Nie każdy potrafi mówić o swoich uczuciach, lękach i traumach. Szczególnie obcej osobie. Nie każdy wierzy też w skuteczność, szeroko rozumianej, psychoterapii. I jest to poniekąd całkowicie zrozumiałe. Książka Victora Frankla pozwala przełamać ten opór i… zaufać.
Autor, uznany austriacki psychiatra, jest twórcą logoterapii – unikatowej metody terapeutycznej uznawanej za alternatywną wobec psychoterapii Zygmunta Freuda.
Nie brzmi zbyt zachęcająco? Zapewne tak, ale tylko do momentu, kiedy nie poznamy kulisów jej powstania. W nowszych wydaniach książki zawarty jest często ważny wydawniczy dopisek: „Głos nadziei z otchłani Holocaustu”. Taki zabieg zastosowało też Wydawnictwo Czarna Owca.
Autor nie stworzył bowiem swojej metody terapeutycznej w zaciszu domowego gabinetu, siedząc w wygodnym pluszowym fotelu z filiżanką parującej, aromatycznej kawy. Jest ona efektem doświadczeń i przemyśleń zrodzonych z osobistych przeżyć w trakcie długiego pobytu w piekle na ziemi. Victor Frankl spędził niemal cztery lata za drutami niemieckich, nazistowskich obozów koncentracyjnych m.in. Auschwitz i Dachau. Jego ojciec, matka, brat i żona zginęli w komorach gazowych bądź w wyniku obozowej, nieludzkiej eksterminacji.
Sam Frankl przez kilka lat balansował na granicy życia i śmierci, kopał i układał tory kolejowe, bity, głodzony, upadlany, odzierany z godności, wyniszczany przez choroby. Żeby przeżyć musiał nie tylko zdobyć dodatkową porcję chleba, czy dolewkę zupy z dna kotła, ale także zbudować bariery ochronne we własnej psychice.

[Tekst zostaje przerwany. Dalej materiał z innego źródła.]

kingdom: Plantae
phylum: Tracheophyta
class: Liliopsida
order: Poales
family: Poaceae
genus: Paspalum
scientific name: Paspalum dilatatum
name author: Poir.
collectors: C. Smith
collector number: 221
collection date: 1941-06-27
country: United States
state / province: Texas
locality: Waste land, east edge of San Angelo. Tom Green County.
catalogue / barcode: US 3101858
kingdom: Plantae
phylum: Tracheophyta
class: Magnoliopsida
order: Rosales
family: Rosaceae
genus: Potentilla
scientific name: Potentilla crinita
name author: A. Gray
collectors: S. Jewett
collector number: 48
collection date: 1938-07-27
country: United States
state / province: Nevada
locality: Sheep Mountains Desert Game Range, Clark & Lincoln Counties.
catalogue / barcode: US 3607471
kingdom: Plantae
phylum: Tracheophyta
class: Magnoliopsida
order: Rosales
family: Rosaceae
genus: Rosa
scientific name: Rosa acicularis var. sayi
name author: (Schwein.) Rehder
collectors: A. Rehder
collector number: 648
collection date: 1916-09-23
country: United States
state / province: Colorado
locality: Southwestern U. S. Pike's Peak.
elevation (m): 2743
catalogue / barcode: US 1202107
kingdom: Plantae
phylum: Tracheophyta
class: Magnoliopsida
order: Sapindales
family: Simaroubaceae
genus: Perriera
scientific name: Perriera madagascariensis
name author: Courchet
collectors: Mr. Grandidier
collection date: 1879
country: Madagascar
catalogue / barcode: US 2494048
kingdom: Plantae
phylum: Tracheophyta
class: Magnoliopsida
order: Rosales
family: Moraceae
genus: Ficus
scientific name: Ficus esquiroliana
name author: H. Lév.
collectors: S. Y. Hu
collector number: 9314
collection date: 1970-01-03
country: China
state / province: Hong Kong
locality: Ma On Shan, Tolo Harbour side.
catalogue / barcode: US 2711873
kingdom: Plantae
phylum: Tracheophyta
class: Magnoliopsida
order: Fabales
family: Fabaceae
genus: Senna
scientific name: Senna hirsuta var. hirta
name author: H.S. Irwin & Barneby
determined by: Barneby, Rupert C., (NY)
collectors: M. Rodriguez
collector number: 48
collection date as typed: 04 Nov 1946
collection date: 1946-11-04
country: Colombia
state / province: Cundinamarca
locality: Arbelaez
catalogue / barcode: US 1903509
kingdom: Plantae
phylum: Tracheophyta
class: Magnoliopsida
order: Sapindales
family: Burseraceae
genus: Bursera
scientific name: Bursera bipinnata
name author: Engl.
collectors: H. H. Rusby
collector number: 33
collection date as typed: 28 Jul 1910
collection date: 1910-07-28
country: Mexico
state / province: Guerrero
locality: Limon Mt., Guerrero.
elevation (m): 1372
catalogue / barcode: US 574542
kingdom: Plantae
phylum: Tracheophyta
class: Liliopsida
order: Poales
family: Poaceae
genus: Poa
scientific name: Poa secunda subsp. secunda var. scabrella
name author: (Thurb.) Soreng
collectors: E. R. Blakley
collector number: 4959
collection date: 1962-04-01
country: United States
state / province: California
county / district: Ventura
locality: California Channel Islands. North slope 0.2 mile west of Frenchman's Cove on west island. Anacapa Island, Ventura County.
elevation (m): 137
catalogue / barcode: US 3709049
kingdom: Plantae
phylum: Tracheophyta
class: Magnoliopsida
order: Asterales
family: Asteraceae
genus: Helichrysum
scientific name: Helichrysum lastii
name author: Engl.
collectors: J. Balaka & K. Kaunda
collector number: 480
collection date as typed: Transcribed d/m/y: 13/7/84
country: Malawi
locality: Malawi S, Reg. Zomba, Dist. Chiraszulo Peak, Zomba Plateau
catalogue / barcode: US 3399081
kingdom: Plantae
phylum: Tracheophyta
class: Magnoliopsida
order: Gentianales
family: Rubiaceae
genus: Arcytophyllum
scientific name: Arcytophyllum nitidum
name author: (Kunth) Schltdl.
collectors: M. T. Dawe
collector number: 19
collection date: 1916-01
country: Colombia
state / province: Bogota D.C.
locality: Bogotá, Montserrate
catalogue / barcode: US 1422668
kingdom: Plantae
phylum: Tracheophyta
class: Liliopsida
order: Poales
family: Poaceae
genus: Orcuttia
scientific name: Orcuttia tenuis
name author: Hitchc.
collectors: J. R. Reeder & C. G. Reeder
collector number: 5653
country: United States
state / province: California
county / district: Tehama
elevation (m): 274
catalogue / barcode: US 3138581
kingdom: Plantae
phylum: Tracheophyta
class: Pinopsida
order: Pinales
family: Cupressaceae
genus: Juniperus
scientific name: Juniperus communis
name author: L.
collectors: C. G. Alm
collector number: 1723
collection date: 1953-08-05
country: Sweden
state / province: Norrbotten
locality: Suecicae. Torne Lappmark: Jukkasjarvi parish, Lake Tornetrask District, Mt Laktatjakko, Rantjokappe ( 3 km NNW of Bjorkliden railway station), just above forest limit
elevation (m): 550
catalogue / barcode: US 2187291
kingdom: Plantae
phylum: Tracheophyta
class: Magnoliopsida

Zracjonalizować sobie jakkolwiek pobyt w obozie, nie popaść w depresję, zobojętnienie, poczucie bezsensowności życia – bo to oznaczało wyrok śmierci.
Austriacki psychiatra przywołuje wiele przykładów więźniów, którzy kurczowo trzymali się myśli choćby o rychłym końcu wojny i wyjściu na wolność na Boże Narodzenie. A kiedy wyzwolenie nie nadchodziło w przewidzianym terminie, momentalnie gaśli w oczach i umierali w ciągu jednego, dwóch dni. Przeżywali natomiast ci, którzy zbudowali trwałe mechanizmy, pozwalające na racjonalizację sensu cierpienia i wolę przetrwania. Symptomatyczny jest zwłaszcza opis zbiorowego seansu terapeutycznego, jaki Frankl urządził współwięźniom ze swojego baraku.
Zatem jeśli jest to możliwe nawet w tak nieludzkim miejscu, jak Auschwitz, to dlaczego nie można tego zastosować w normalnym życiu?
Zainteresowanych szczegółami odsyłam na karty książki, gdzie znajdziemy zarówno opis obozowych przeżyć Frankla, jak i przystępnie wyjaśnione założenia jego metody, której istotą jest logos – greckie słowo oznaczające sens. W tym przypadku sens życia. Warto sięgać stale!